We used prognostic and differentially expressed lncRNAs to construct predictive OS and DFS models that were superior to other clinical indicators. The method can be applied to other diseases or symptoms, once sufficient gene expression datasets are provided. Although these results had certain clinical significance, some limitations must be noted. The sample numbers of the patient and normal control are imbalanced in this study, which influence the machine learning results and lead to low AUC scores. A widely adopted method for imbalanced classification is resampling, which consists of picking up a subset of samples from the large group (undersampling) or bootstrapping samples from the small group (oversampling). For undersampling, the randomly chosen samples may be a biased sample set, resulting in an inaccurate representation of the population. Additionally, it can discard potentially useful information that could be important for model training. Unlike undersampling, oversampling leads to no information loss, but it increases the likelihood of overfitting because it replicates the samples in the small group.
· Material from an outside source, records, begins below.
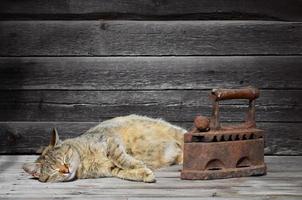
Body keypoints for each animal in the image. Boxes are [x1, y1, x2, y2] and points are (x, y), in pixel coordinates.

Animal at [22, 115, 185, 182]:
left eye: (65, 159)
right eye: (54, 171)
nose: (66, 170)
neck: (84, 162)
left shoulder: (110, 143)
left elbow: (122, 160)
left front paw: (138, 164)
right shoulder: (110, 170)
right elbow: (123, 172)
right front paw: (144, 174)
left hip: (176, 133)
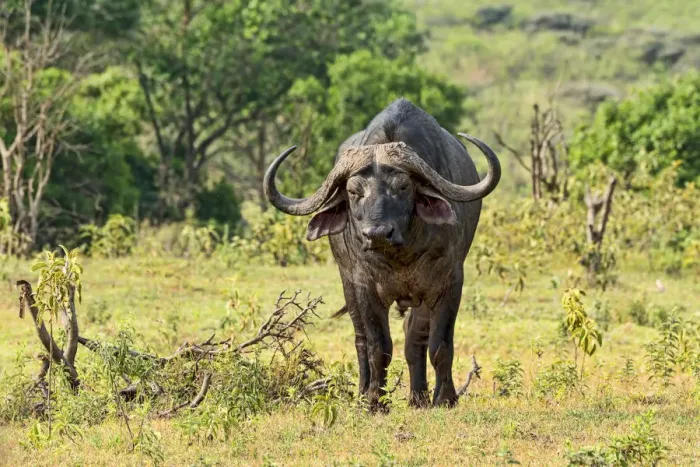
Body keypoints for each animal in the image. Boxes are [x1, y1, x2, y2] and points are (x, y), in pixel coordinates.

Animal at [264, 98, 501, 409]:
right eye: (353, 191)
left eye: (403, 186)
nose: (377, 233)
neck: (400, 254)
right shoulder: (365, 288)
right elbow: (379, 347)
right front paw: (375, 401)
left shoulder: (448, 283)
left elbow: (437, 345)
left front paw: (443, 398)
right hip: (348, 285)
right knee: (361, 340)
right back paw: (364, 391)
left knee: (414, 340)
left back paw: (418, 397)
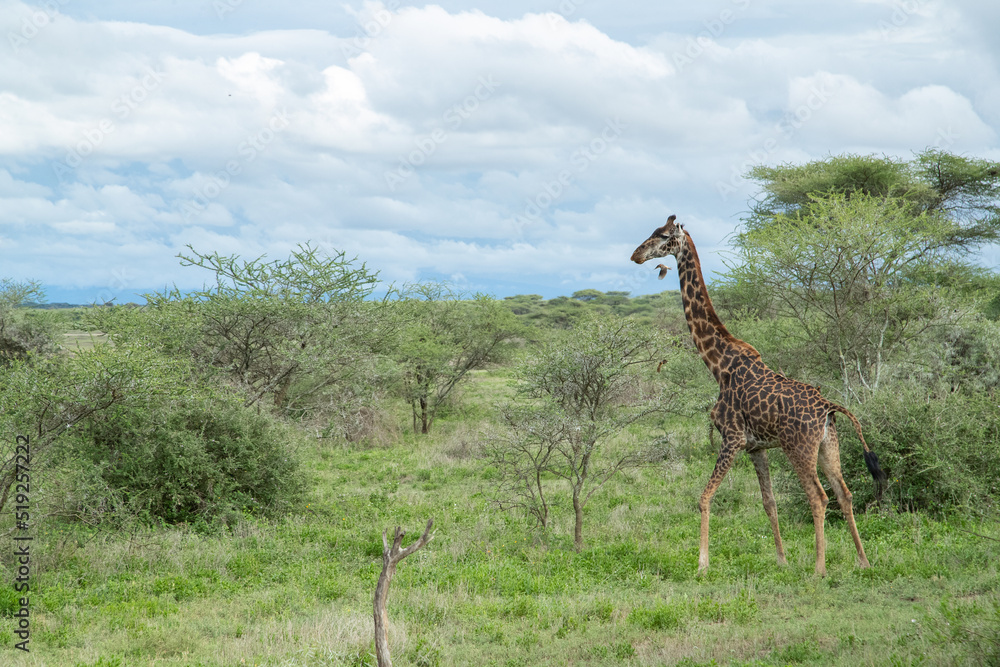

Our models were built based on the public datasets and were not verified in external datasets. For clinical application and assessing the prognostic value of the proposed models, multicohort analysis integrating all the available LUSC expression data will be executed in our future studies. LINC00519 and FAM83A-AS1 were commonly identified as prognosticators in both models. The two lncRNAs have been reported to be associated with cell proliferation and invasion of lung cancer, suggesting the prognostic value of them, and further in vivo validation is warranted.